Methods Using patient-level data from seven randomised trials, we studied the relationship between treatment assignment (early invasive vs standard care) and adverse cardiovascular events. The outcomes assessed were death/reinfarction at 30 days and at 1 year, as well as death/reinfarction/recurrent ischaemia, major bleeding and stroke at 30 days. The analyses were conducted in strata (age, sex, diabetes, prior infarction, Killip class, anterior infarction and time from symptom onset to fibrinolysis) to assess for an interaction between the stratifying variable and treatment assigned.

Results There were 101 deaths and 115 recurrent infarctions at 30 days in 3010 patients. There were no strata where an invasive strategy conferred a differential treatment effect. With the exception of a marginally significant interaction between Killip class and treatment for death/reinfarction at 30 days and 1 year (p values for interaction 0.044 and 0.038, respectively), no interactions between the stratifying variables and treatment assignment were observed.

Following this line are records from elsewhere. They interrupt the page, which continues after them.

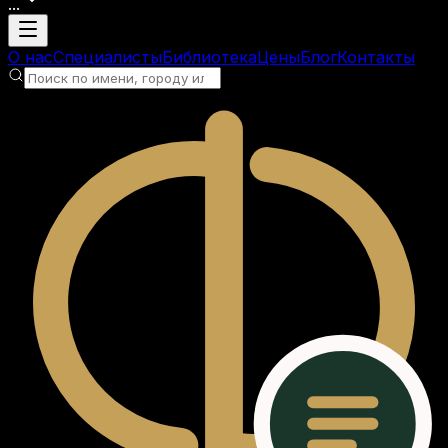
...
Загрузка аккаунта
О нас
Специалисты
Библиотека
Цены
Блог
Контакты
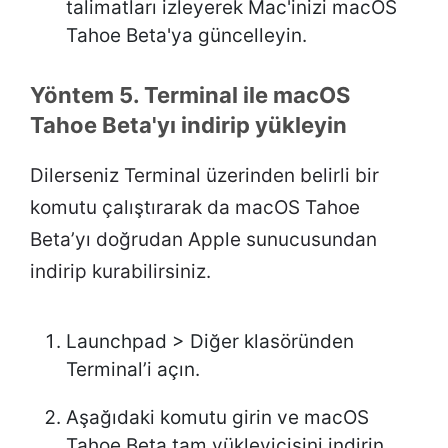
talimatları izleyerek Mac'inizi macOS
Tahoe Beta'ya güncelleyin.
Yöntem 5. Terminal ile macOS
Tahoe Beta'yı indirip yükleyin
Dilerseniz Terminal üzerinden belirli bir
komutu çalıştırarak da macOS Tahoe
Beta’yı doğrudan Apple sunucusundan
indirip kurabilirsiniz.
Launchpad > Diğer klasöründen
Terminal’i açın.
Aşağıdaki komutu girin ve macOS
Tahoe Beta tam yükleyicisini indirin.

Conclusions Benefit from an early invasive strategy after fibrinolysis for ST-elevation myocardial infarction is similar across patient subgroups stratified by these clinical characteristics. Therefore, prediction of risk and benefit from an early invasive strategy after fibrinolysis for ST-elevation myocardial infarction is best achieved by global risk evaluation rather than specific patient characteristics.